::: Provided data :::

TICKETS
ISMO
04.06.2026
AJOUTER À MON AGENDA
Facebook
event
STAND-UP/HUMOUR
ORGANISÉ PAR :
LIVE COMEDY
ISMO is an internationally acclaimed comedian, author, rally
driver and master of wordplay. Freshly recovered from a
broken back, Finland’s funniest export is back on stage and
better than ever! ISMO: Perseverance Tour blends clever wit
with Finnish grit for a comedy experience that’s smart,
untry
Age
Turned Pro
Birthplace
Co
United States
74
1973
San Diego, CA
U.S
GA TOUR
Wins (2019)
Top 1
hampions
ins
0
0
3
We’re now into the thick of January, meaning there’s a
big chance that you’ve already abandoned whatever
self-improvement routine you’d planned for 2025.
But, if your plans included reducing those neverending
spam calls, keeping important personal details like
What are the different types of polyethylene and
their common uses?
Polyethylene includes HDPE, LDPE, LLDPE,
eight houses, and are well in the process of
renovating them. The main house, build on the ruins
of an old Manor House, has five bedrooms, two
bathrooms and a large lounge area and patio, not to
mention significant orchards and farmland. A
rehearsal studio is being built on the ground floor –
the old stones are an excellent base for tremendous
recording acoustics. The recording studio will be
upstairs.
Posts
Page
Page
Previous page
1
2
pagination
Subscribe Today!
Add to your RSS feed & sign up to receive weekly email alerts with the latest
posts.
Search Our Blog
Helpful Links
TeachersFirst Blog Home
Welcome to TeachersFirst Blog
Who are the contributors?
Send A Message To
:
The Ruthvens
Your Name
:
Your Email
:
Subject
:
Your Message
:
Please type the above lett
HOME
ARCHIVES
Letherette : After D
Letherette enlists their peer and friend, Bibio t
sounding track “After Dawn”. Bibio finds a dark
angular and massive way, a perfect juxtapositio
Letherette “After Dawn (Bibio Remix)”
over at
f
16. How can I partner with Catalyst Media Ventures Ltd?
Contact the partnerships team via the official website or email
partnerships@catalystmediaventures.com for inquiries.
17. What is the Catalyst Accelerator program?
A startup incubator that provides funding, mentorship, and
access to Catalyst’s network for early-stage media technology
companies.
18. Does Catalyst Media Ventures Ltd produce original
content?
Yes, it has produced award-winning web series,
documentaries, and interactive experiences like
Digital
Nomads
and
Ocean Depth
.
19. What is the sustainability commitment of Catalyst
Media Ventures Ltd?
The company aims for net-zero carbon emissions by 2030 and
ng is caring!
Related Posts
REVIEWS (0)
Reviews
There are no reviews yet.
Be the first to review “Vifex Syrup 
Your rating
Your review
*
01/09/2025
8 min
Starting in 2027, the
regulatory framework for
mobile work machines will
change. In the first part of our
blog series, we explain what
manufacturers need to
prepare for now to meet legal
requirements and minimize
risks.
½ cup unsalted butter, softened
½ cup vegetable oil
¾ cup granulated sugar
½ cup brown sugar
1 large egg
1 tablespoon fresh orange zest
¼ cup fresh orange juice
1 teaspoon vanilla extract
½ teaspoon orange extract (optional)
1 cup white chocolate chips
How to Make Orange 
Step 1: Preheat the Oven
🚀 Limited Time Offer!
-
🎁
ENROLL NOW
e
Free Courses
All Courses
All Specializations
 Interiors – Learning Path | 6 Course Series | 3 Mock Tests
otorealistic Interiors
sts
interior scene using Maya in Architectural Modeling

:::

What is needed:
Copy the material word for word, from its first line through the line that contains "renovating them. The", including both of those lines.

Result of this task:
TICKETS
ISMO
04.06.2026
AJOUTER À MON AGENDA
Facebook
event
STAND-UP/HUMOUR
ORGANISÉ PAR :
LIVE COMEDY
ISMO is an internationally acclaimed comedian, author, rally
driver and master of wordplay. Freshly recovered from a
broken back, Finland’s funniest export is back on stage and
better than ever! ISMO: Perseverance Tour blends clever wit
with Finnish grit for a comedy experience that’s smart,
untry
Age
Turned Pro
Birthplace
Co
United States
74
1973
San Diego, CA
U.S
GA TOUR
Wins (2019)
Top 1
hampions
ins
0
0
3
We’re now into the thick of January, meaning there’s a
big chance that you’ve already abandoned whatever
self-improvement routine you’d planned for 2025.
But, if your plans included reducing those neverending
spam calls, keeping important personal details like
What are the different types of polyethylene and
their common uses?
Polyethylene includes HDPE, LDPE, LLDPE,
eight houses, and are well in the process of
renovating them. The main house, build on the ruins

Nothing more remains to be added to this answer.